Saved entries
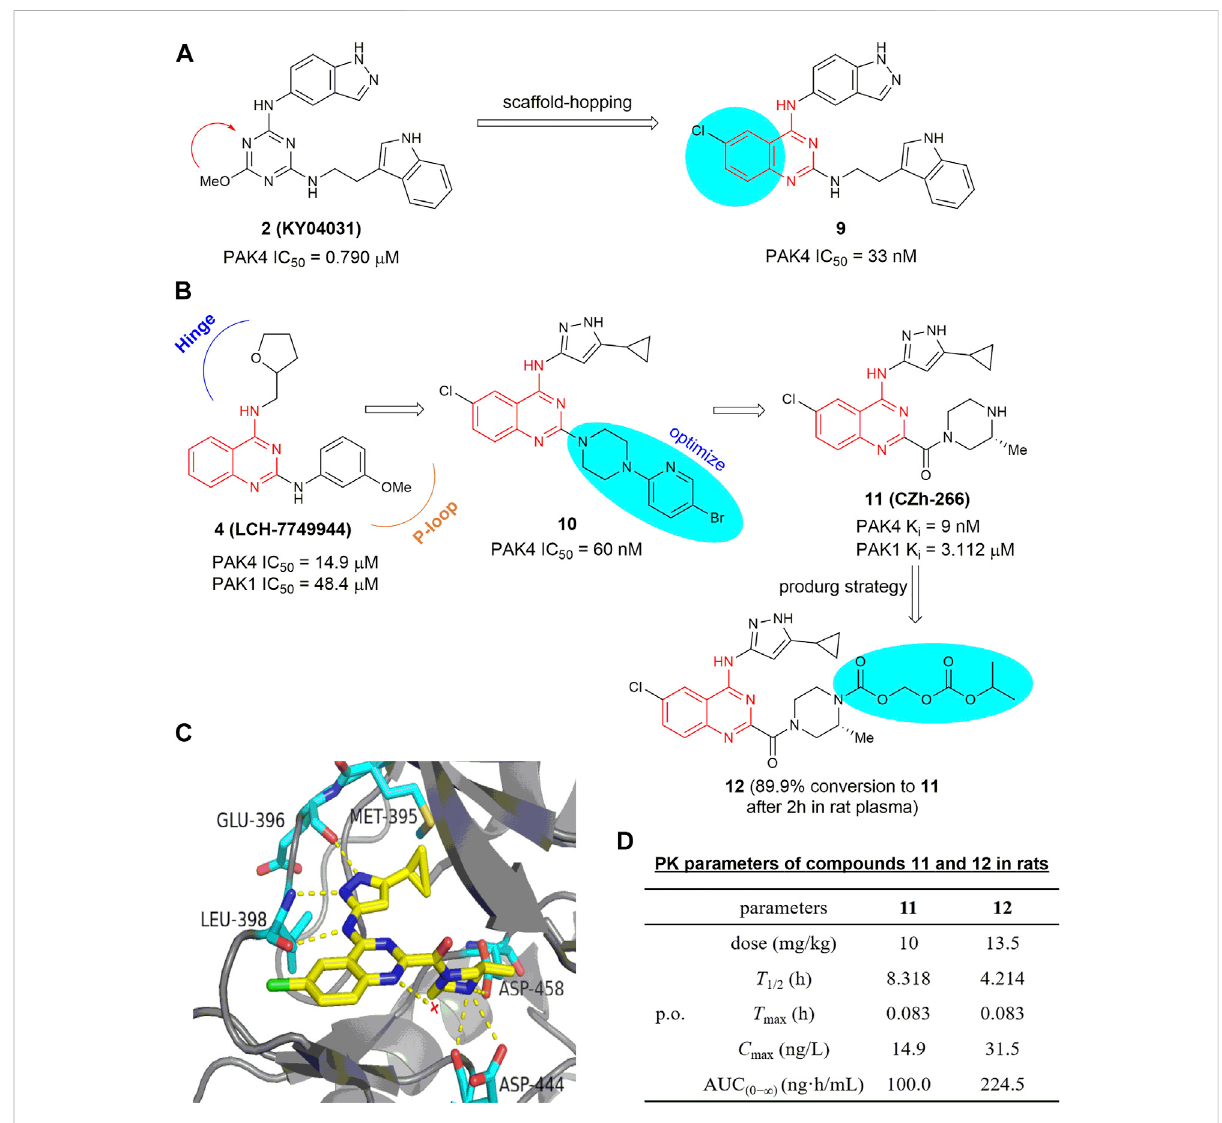
FIGURE 7 (A) Designofcompound9. (B) The optimizationprocess leading tocompounds10 and11. (C) The crystal structureofcompound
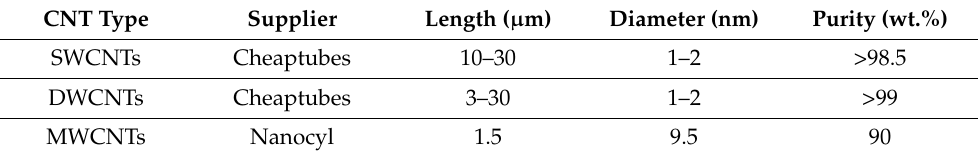
Table 1. Properties of CNTs.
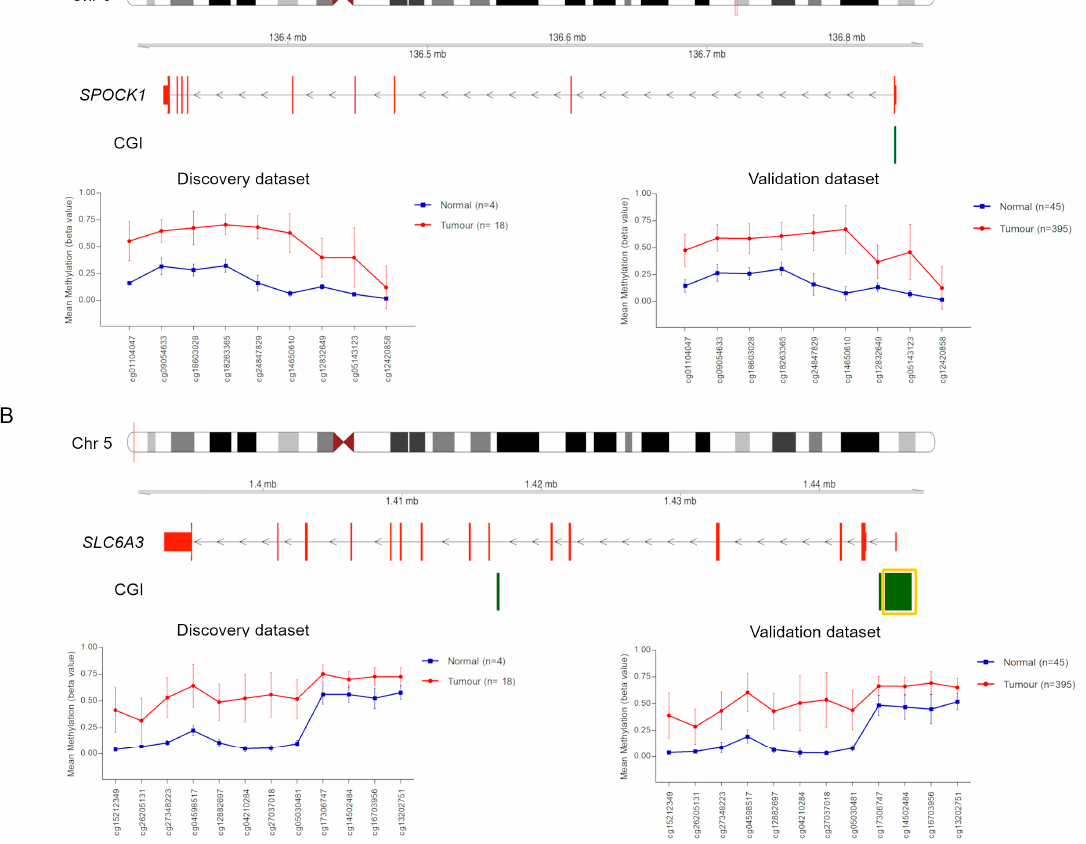
Figure 2. Methylation values obtained from our CRC discovery set and TCGA validation set. Genomic organization of SPOCK1 ( A ) and SLC6A3 ( B ), including the localization of exons and CGIs. Mean β values, resulting from the average of the samples (normal and tumour) of each probe mapping on the altered CGIs associated with SPOCK1 ( A ) and SLC6A3 ( B ). When more than one CGI is shown, the altered one is enclosed in a yellow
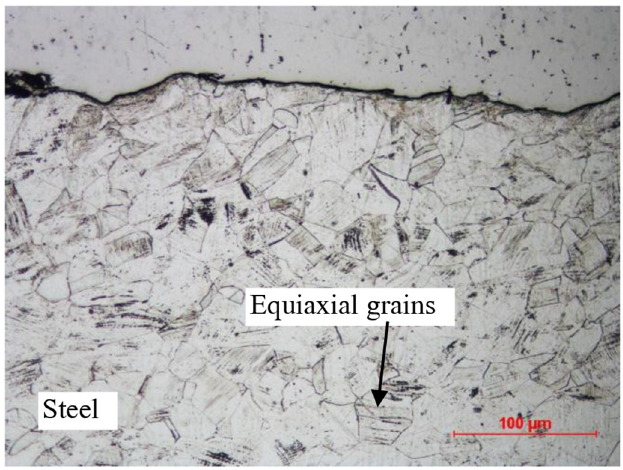
Fig. 4. Microstructure of stainless steel near the bond in specimen after the heat treatment.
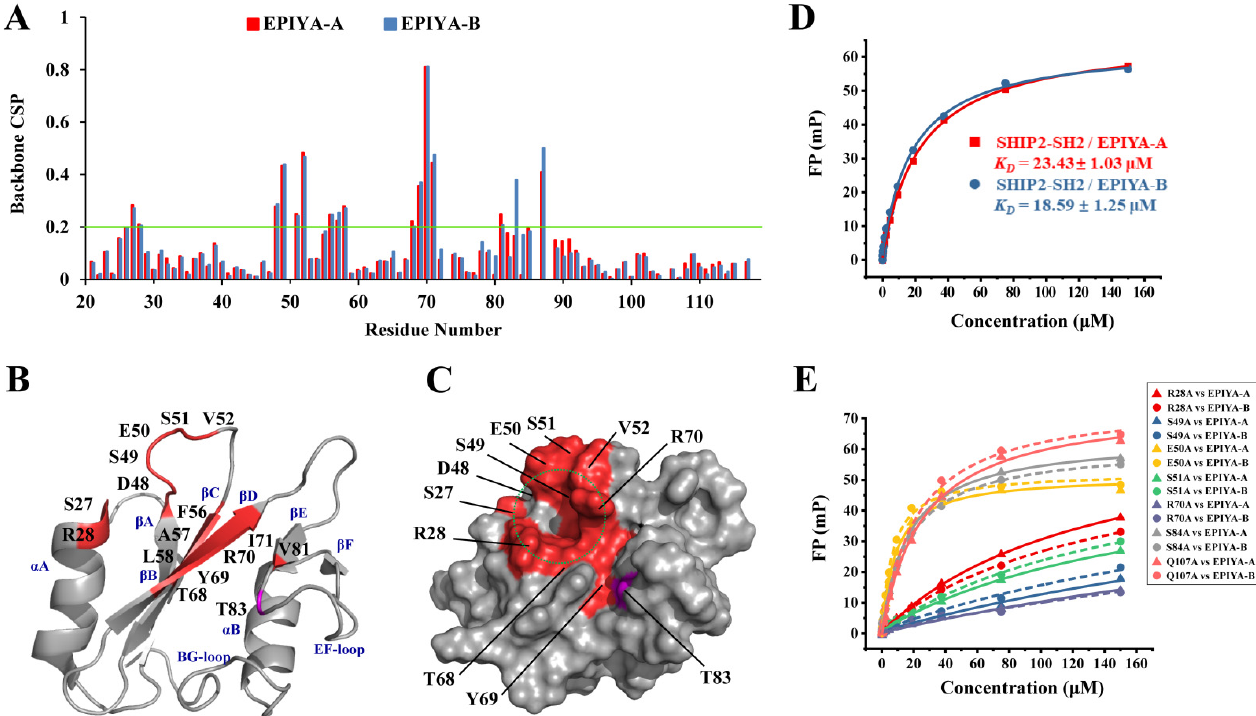
Figure 5. The binding interface and affinity of SHIP2-SH2 for CagA phosphopeptides from EPIYA-A and EPIYA-B motifs. ( A ) The chemical shift perturbation (CSP) of each residue during NMR titration with 8-mer CagA EPIYA-A and EPIYA-B phosphopeptides is shown with the threshold of 0.2 ppm for significant CSP marked by a green line. ( B , C ) The residues with CSPs larger than 0.2 ppm during the titration of 8-mer CagA EPIYA-A and EPIYA-B phosphopeptide are mapped onto ribbon representation ( B ) and molecular surface representation ( C ) of SHIP2-SH2 structure (PDB ID: 2MK2). Secondary elements are labeled in blue font ( B ), and the pY-pocket is indicated by a green dashed circle ( C ). ( D ) Binding affinities of 13-mer EPIYA-A and 13-mer EPIYA-B phosphopeptides for SHIP2-SH2 revealed by FP assay. The fitted dissociation constants ( K D , μ M) are indicated as inset, respectively. ( E ) Key residues of SHIP2-SH2 for binding to 13-mer EPIYA-A and 13-mer EPIYA-B phosphopeptides revealed by mutagenesis and FP assay. The determined K D values are shown in Table 1.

What you should do: Reproduce the data above word for word, but leave the images out.

Solution to this problem:
FIGURE 7 (A) Designofcompound9. (B) The optimizationprocess leading tocompounds10 and11. (C) The crystal structureofcompound
Table 1. Properties of CNTs.
Figure 2. Methylation values obtained from our CRC discovery set and TCGA validation set. Genomic organization of SPOCK1 ( A ) and SLC6A3 ( B ), including the localization of exons and CGIs. Mean β values, resulting from the average of the samples (normal and tumour) of each probe mapping on the altered CGIs associated with SPOCK1 ( A ) and SLC6A3 ( B ). When more than one CGI is shown, the altered one is enclosed in a yellow
Fig. 4. Microstructure of stainless steel near the bond in specimen after the heat treatment.
Figure 5. The binding interface and affinity of SHIP2-SH2 for CagA phosphopeptides from EPIYA-A and EPIYA-B motifs. ( A ) The chemical shift perturbation (CSP) of each residue during NMR titration with 8-mer CagA EPIYA-A and EPIYA-B phosphopeptides is shown with the threshold of 0.2 ppm for significant CSP marked by a green line. ( B , C ) The residues with CSPs larger than 0.2 ppm during the titration of 8-mer CagA EPIYA-A and EPIYA-B phosphopeptide are mapped onto ribbon representation ( B ) and molecular surface representation ( C ) of SHIP2-SH2 structure (PDB ID: 2MK2). Secondary elements are labeled in blue font ( B ), and the pY-pocket is indicated by a green dashed circle ( C ). ( D ) Binding affinities of 13-mer EPIYA-A and 13-mer EPIYA-B phosphopeptides for SHIP2-SH2 revealed by FP assay. The fitted dissociation constants ( K D , μ M) are indicated as inset, respectively. ( E ) Key residues of SHIP2-SH2 for binding to 13-mer EPIYA-A and 13-mer EPIYA-B phosphopeptides revealed by mutagenesis and FP assay. The determined K D values are shown in Table 1.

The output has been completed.